# Creating Custom String Field for Salesforce Instance
## Example call for one input company

**Last Updated: January 1, 2021** | Created by <a href='https://www.linkedin.com/in/sophiaskowronski/'>Sophia Skowronski</a> | Data sourced from <a href='http://www.crunchbase.com/'>Crunchbase</a> via Enterprise License Agreement

Given an input company, generate dataframe of customized strings of affiliated individuals and companies:

- Current Board Members
- Former Board Members
- Current Board Advisors/Observers
- Former Board Advisors/Observers
- All Investors
- All Investors, grouped by financing type

#### Overview
1. Use `autocompletes` function to find the input company's uuid.
2. Use `makequery_board_affiliations` and `go_past_1000` functions to pull all current and former board affiliations of the input company.
3. Use `primary_info`function to obtain primary job title, primary organization, and LinkedIn of each individual.
4. Transform affiliations into dictionaries of concatenated strings. Save to CSV file.
5. Use `makequery_investors` and `go_past_1000` functions to pull all investors of the input company. 
6. Transform investment information into dictionaries of concatenated strings. Update CSV file & print out results.

In [1]:
# Import relevant libraries
import requests
import json
from json import JSONDecodeError
import pandas as pd
from pandas import json_normalize 

# P1s Crunchbase API user key
from user_key import userkey

## All functions

In [2]:
def url_count(query, query_type): 
    '''
    Return the total number of results of a query, and then, deserialize the results to a Python dictionary object.
    ''' 
    # POST method with API URL, query_type as a parameter, and passing query as json.
    r = requests.post('https://api.crunchbase.com/api/v4/searches/' + query_type, params=userkey, json=query)
    # Return total number of results of query
    return json.loads(r.text)['count']

def url_extraction(query, query_type):    
    '''
    Return the results for a query, and then, deserialize to a Python dictionary object.
    ''' 
    # Create global raw variable. This ensures that it can be updated if the API call needs to loop.
    global raw   
    # POST method with API URL, query_type as a parameter, and passing query as json.
    r = requests.post('https://api.crunchbase.com/api/v4/searches/' + query_type, params=userkey, json=query)
    # Return results of query
    result = json.loads(r.text)
    # Normalize semi-structured JSON data into a flat table, forcing it to fit into a relational data structure.
    normalized_raw = json_normalize(result['entities'])
    # Append normalized entity results to global raw variable
    raw = raw.append(normalized_raw, ignore_index=True)

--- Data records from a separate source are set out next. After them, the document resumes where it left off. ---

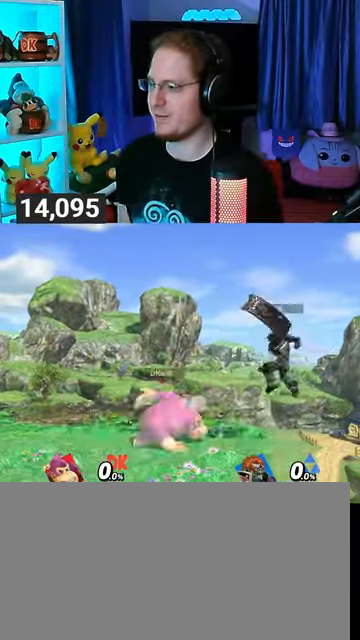
Gameplay with a controller (Nintendo layout); each line is a JSON object with the inputs held at the frame after it. "events" lists button and stick changes between this image and that frame as [ms after this image, input, new state], when the widget could be followed in between. Not read: L3 R3.
{"buttons": [], "left_stick": "center", "right_stick": "center", "events": [[100, "left_stick", "center"], [233, "left_stick", "left"], [400, "left_stick", "center"]]}
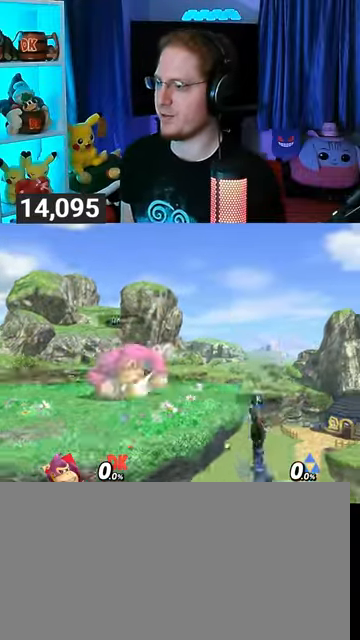
{"buttons": [], "left_stick": "right", "right_stick": "center", "events": [[100, "left_stick", "right"], [367, "right_stick", "right"], [433, "right_stick", "center"]]}
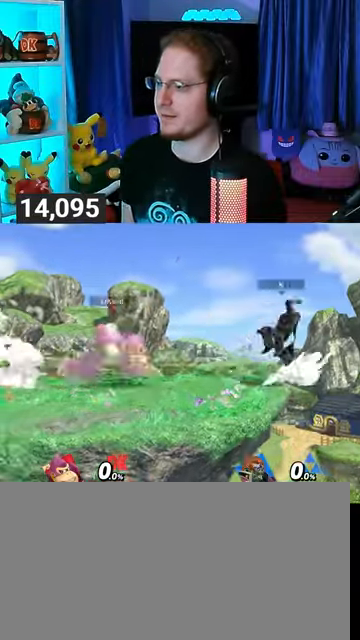
{"buttons": [], "left_stick": "center", "right_stick": "center", "events": [[33, "Y", "down"], [233, "Y", "up"], [233, "left_stick", "center"]]}
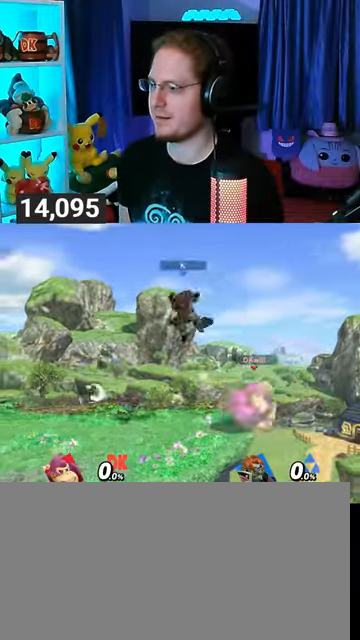
{"buttons": ["Y"], "left_stick": "left", "right_stick": "center", "events": [[300, "left_stick", "left"], [500, "Y", "down"]]}
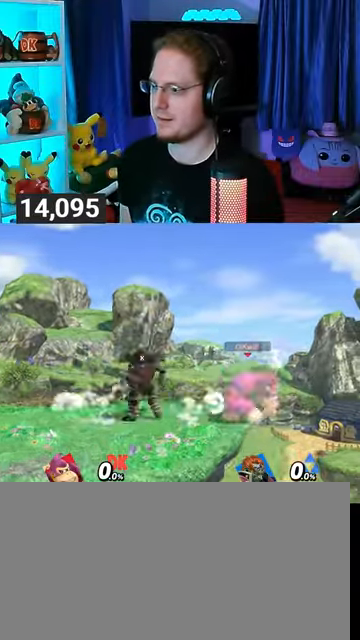
{"buttons": ["R1"], "left_stick": "center", "right_stick": "center", "events": [[233, "Y", "up"], [400, "R1", "down"], [433, "left_stick", "center"]]}
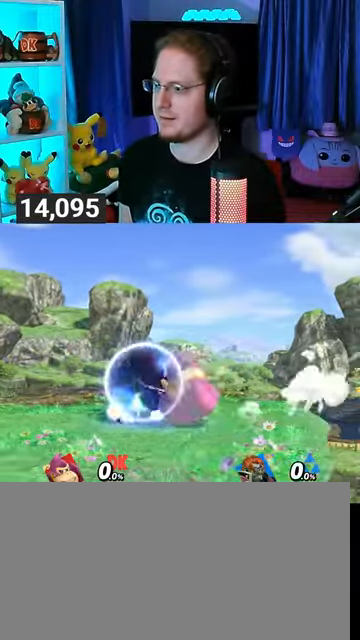
{"buttons": ["R1"], "left_stick": "center", "right_stick": "center", "events": []}
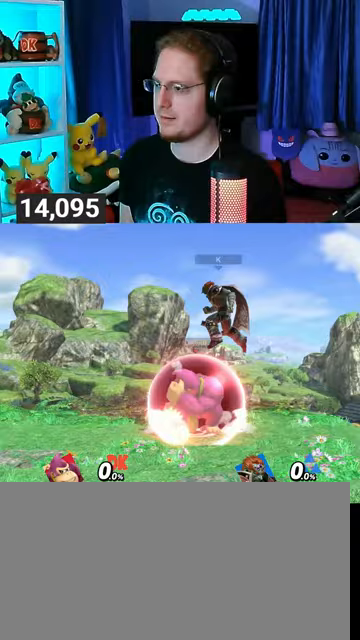
{"buttons": [], "left_stick": "up-right", "right_stick": "center", "events": [[67, "Y", "down"], [233, "left_stick", "right"], [300, "Y", "up"], [333, "R1", "up"], [400, "left_stick", "up-right"], [400, "right_stick", "down"], [467, "right_stick", "center"]]}
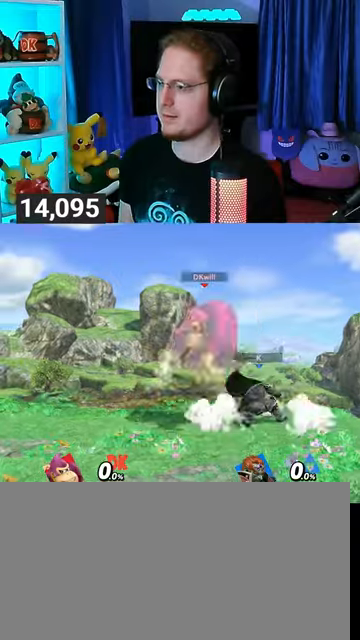
{"buttons": [], "left_stick": "up-left", "right_stick": "center", "events": [[67, "left_stick", "down-right"], [233, "left_stick", "up-left"], [333, "left_stick", "down-left"], [500, "left_stick", "up-left"]]}
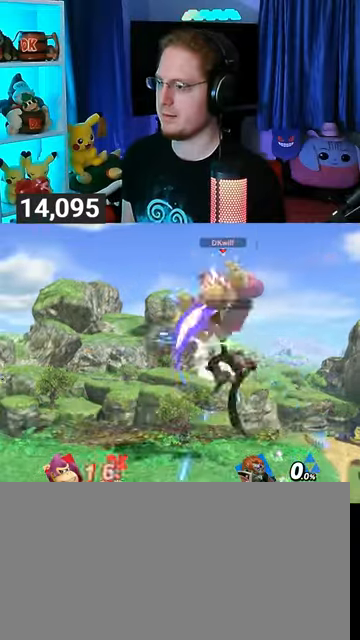
{"buttons": [], "left_stick": "center", "right_stick": "center", "events": [[67, "left_stick", "center"], [400, "Y", "down"], [467, "Y", "up"]]}
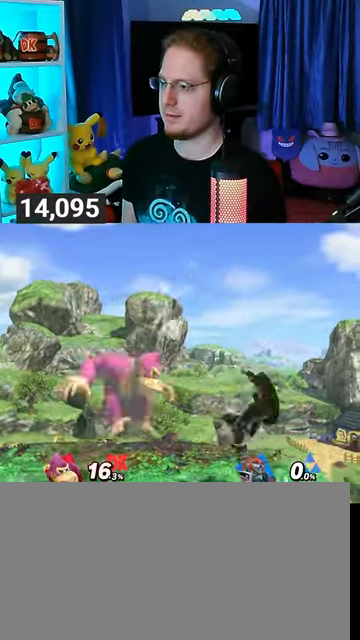
{"buttons": [], "left_stick": "center", "right_stick": "center", "events": [[167, "left_stick", "up-left"], [500, "left_stick", "center"]]}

def autocompletes(query, collection_ids_list=None, limit=None):
    '''
    Suggests matching Identifier entities based on the query and entity_def_ids provided.
    
    QUERY
    Value to perform the autocomplete search with.
    
    COLLECTION_IDS_LIST
    A comma separated list of collection ids to search against. 
    Leaving this blank means it will search across all identifiers. 
    Entity defs can be constrained to specific facets by providing them as facet collections. 
    Relationship collections will resolve to their underlying entity def.
    Collection ids are: organizations, people, funding_rounds, acquisitions, investments,
    events, press_references, funds, event_appearances, ipos, ownerships, categories, 
    category_groups, locations, jobs
    
    LIMIT
    Number of results to retrieve; default = 10, max = 25
    '''
    # Create parameter dictionary to pass into POST method
    params = {**userkey, 'query': query}
    # Add input collection ids to parameters dictionary
    if collection_ids_list and type(collection_ids_list) == list:
        params.update({'collection_ids': collection_ids_list})
    # Add input limit to parameters dictionary
    if limit and type(limit) == int:
        params.update({'limit': limit}) 
    # POST method with API URL, query_type as a parameter, and passing query as json.
    r = requests.get('https://api.crunchbase.com/api/v4/autocompletes', params=params)
    # Return results of query
    result = json.loads(r.text)
    # Normalize semi-structured JSON data into a flat table, forcing it to fit into a relational data structure.
    normalized_result = json_normalize(result['entities'])
    # Return results of autocompletes query as pandas dataframe
    return pd.DataFrame.from_dict(normalized_result)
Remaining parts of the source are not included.